ARY: I have really fond memories of the Carnegie Museum of Natural History in Pittsburgh. My Aunt Noreen would take us there a few times a month in the summer when I was a kid. I always loved the Dinosaur Hall and the Walton Hall of Ancient Egypt.

TSI: What has been your favorite museum experience, in your own career?

ARY: There were two exhibitions that completely swept me off my feet. The first was the Alexander McQueen: Savage Beauty exhibition (2011) at the Metropolitan Museum of Art in New York City, made all the more special through a series of mishaps that led to us skipping most of the line to get into the exhibition! There was a particularly mesmerizing gallery that was set up like a nineteenth-century “room of curiosities.” I remember walking up to a dress or fashion accessory thinking it was made out of fabric, only to realize that it was made out of thousands of razor clam shells or pheasant feathers.

The second exhibition, Paris 1900, was at the Petit Palais in Paris (2014) and illustrated what life was like at the time of the World’s Fair. I spent so much time in the exhibition, reading every single exhibit label, that my friends lost track of me and thought I had left! I loved everything about that exhibition from the detailed architectural plans for World’s Fair venues to Georges Clairin’s portrait of Sarah Bernhardt. I wish I could step back in time and walk through it again!

TSI: Those sound fascinating! Okay, finally, a question our audience has probably been wondering – what is your absolute favorite food?

ARY: I had a life-changing experience with the bread pudding soufflé at Commander’s Palace in New Orleans during my internship at the Southern Food & Beverage Museum. Since then, though, I’ve fallen for the small plates at Shaya, a modern Israeli restaurant also located in New Orleans.

TSI: Before we let you go, do you have a book, blog, project website, or anything else which you’d like us to tell our readers about? We’d love to help promote all that you do!

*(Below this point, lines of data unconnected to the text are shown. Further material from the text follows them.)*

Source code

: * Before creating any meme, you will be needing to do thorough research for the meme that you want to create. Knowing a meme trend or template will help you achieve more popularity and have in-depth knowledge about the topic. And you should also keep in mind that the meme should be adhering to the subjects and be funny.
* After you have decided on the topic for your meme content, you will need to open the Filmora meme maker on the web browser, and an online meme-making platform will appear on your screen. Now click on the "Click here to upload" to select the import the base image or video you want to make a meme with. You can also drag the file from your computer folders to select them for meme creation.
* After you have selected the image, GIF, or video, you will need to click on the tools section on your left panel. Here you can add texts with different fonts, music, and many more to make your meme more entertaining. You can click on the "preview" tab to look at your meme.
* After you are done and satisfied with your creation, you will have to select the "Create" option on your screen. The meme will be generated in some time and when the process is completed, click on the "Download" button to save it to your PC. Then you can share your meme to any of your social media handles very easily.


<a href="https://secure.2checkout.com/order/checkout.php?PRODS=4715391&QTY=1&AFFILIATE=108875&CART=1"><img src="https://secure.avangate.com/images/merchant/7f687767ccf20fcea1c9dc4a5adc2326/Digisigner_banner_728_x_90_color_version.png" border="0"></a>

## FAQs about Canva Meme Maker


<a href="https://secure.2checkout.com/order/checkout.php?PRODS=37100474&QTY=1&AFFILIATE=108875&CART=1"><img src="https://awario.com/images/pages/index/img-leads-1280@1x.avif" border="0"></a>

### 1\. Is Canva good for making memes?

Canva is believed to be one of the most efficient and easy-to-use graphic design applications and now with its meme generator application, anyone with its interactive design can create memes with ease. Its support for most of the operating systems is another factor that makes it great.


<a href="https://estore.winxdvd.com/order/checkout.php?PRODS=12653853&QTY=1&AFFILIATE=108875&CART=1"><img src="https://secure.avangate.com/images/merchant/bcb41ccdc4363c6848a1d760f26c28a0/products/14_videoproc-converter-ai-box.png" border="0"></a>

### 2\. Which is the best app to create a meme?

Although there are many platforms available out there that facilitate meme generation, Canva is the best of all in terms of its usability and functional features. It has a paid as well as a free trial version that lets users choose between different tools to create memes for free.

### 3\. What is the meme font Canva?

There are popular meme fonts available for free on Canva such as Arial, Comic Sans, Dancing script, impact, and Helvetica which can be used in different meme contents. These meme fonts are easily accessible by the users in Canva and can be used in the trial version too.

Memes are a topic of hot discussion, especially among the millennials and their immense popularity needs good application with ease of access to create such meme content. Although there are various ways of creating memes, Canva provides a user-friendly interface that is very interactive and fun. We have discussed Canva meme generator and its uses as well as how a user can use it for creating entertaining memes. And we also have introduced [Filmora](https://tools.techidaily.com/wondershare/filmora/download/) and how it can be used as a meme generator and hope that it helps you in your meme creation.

ARY: We host monthly cooking demonstrations at the National Museum of American History called “Cooking Up History.” For these programs, we invite a guest chef to come in and prepare, live on stage, two dishes that speak to an historical theme. If readers ever find themselves in D.C. when we’re about to put on one of these programs, please join us!

TSI: I hope all of our readers do! Thank you so much, Dr. Young! And thank you for all that you do for the museum field. Your expertise serves as such an inspiration to so many people!